» ЦИТИРУЕМЫЙ ОТРЫВОК:
%%

Выживание подполья обеспечено неизбежными ошибками всех кто приподнялся над дном. Независимой уверенности в себе у подпольщика нет, отсюда его потребность рационализировать. Мир делится на мы, вы и они; мы честные и держим фронт, бьемся на дуэли; они предают, погнались за славой и т.д. Решающей разницы уровня, которую можно было бы ощутить как тон и цвет, не получается, от высших сфер подпольщика отделяет всё-таки своего рода партийность, требующая усилий для поддержания своего статуса. Смертельной угрозой становится поэтому подозрение в нечистоте отстраненности, оно вызывает смертельную панику. Писатель должен убить в себе свою смерть. Для этого нужно убить другого, кто слишком к нему приблизился и может вырвать его тайну.
Тайна писателя в том, что хотя он давно ничего не пишет, он остается литератором, т.е. доносчиком. Он божественный шпион. Это жало у него вырвет тот, кто перехватит донос и отнесет его в человеческие инстанции. Предполагается, в порядке всё той же мифологии, что такие инстанции существуют в могущественных органах безопасности, неустанно готовых выслушивать доносы. Писатель боится оказаться доносчиком как удара в свое сердце. Он тоже сообщает. Инстанция, которой он доносит, это как минимум суд истории. Если окажется, что литература это всего лишь цепочка сообщений от людей к людям, если сообщения образуют замкнутую цепь и тайна слова иллюзорна, это убьет литературу и писателя. Слово с самого начала было задумано как сакральное. Человеческое сердце будет взрезано для сохранности этого сердца литературы.

%%

» СПИСОК ДАННЫХ:
%%

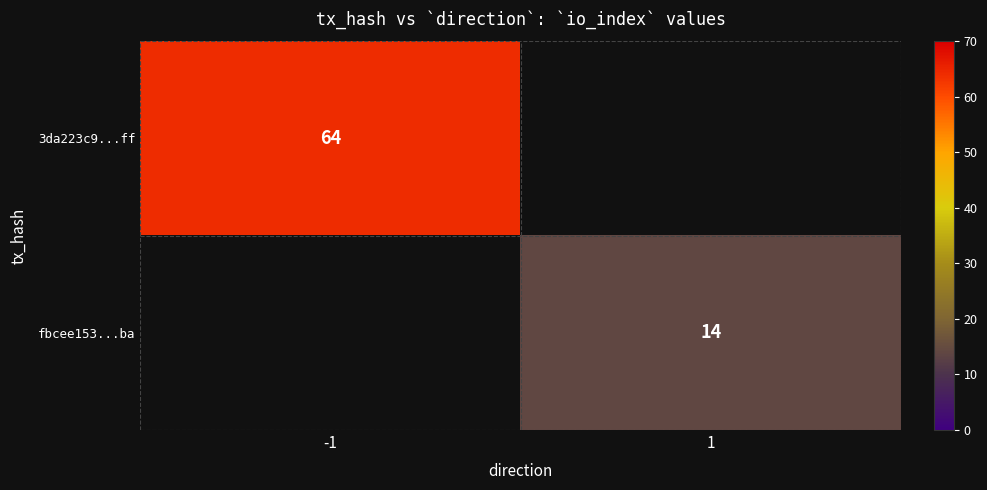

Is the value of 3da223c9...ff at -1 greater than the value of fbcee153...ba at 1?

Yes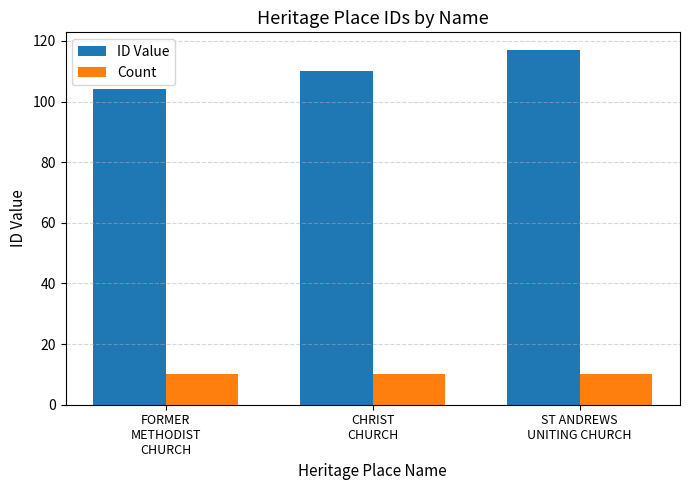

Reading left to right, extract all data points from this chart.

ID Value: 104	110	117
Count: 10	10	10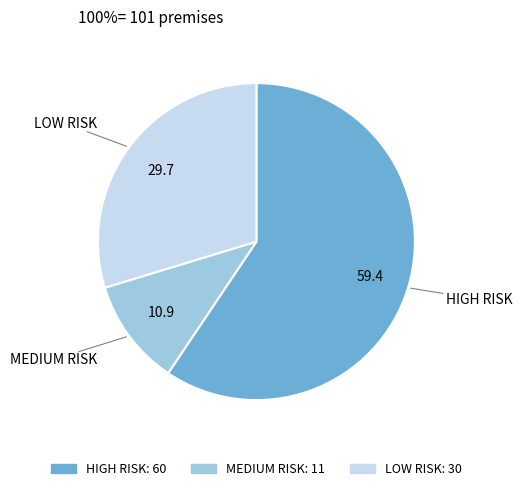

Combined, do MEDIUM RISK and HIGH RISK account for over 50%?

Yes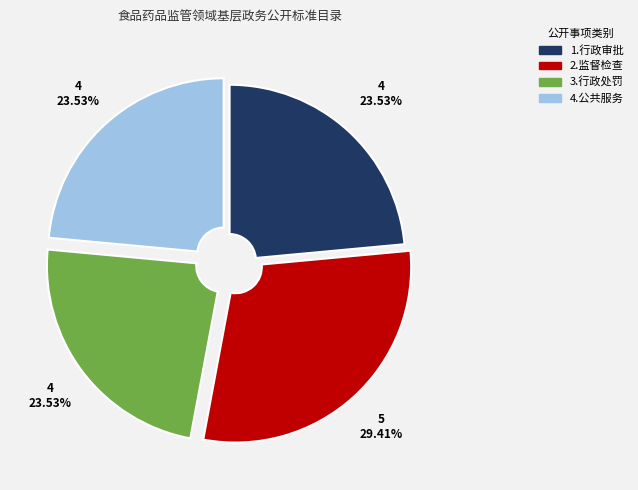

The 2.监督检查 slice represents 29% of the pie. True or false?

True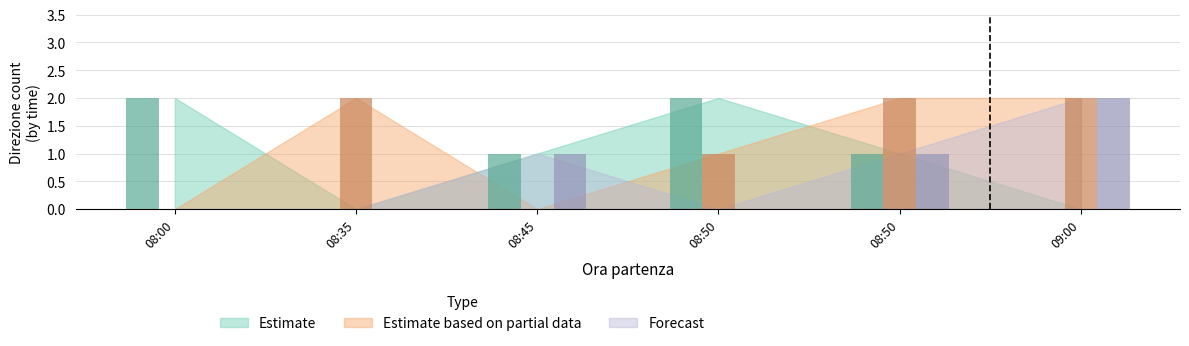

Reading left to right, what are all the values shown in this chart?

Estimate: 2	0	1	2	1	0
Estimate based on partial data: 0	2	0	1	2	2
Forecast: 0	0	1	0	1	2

%%

» ПОПРОБУЙТЕ САМИ: Напишите продолжение отрывка о писателе-подпольщике и его тайне, начав сразу после его последнего предложения.

» ОТВЕТ НА ЗАДАНИЕ:
Безнаказанность убийства, номинально объясненная смутой в стране, логически обеспечена главным героем романа, литературой, которая имеет право подавить человека, чтобы сохранить свой статус божественного доноса. Главное сообщение литературы божественным инстанциям именно это, что человек заряжен убийственным ударом. Здесь больше чем пророчество временной гражданской войны. Очистительное убийство как освобождение от кошмара человеческого взаимодоносительства останется потребностью литературы. Литература не может без этого очищения. Она требует жертв. Пока инстанция, которой она несет свое сообщение, молчит, она скорее сама возьмет на себя суд чем кому-либо отдаст его. Во всяком случае она не призна?ет другой инстанции над собой чем молчание.
Мощная сила литературы не приняла государства, системы, вообще человеческого устройства. Она схватила себя за руку, запретив себе какое бы то ни было участие в устройстве. Тайна ее мощи остается в темноте. Под ней злая, яростная почва. Соль России мужик, старый мститель, каким благодаря своему удару стал писатель. Рядом с ним всевластный богач, прячущийся за телохранителем, прозрачен и жалок. Решать будет не он. Роман помогает вглядеться в решающую силу страны. В ней проступают очертания божественного омбудсмена с его тайным доносом. «Я выглядел для них Писателем, жил Писателем. Ведь знали и видели, что я не писал ни строки. Оказывается, это не обязательно».
Может ли слово оказаться еще и чем-то другим, не только сообщением и не обязательно доносом? Оно, мы уже слышали, удар правящей молнии. Странным образом у писателя оно однако должно сообщить даже и о том, что оно такой удар. Шанс ударить молча для слова Писателя исключена. Меткость всегда должна быть отмечена нарочитостью броского слова или комментарием извне. Из слова как сообщения писатель не выбирается.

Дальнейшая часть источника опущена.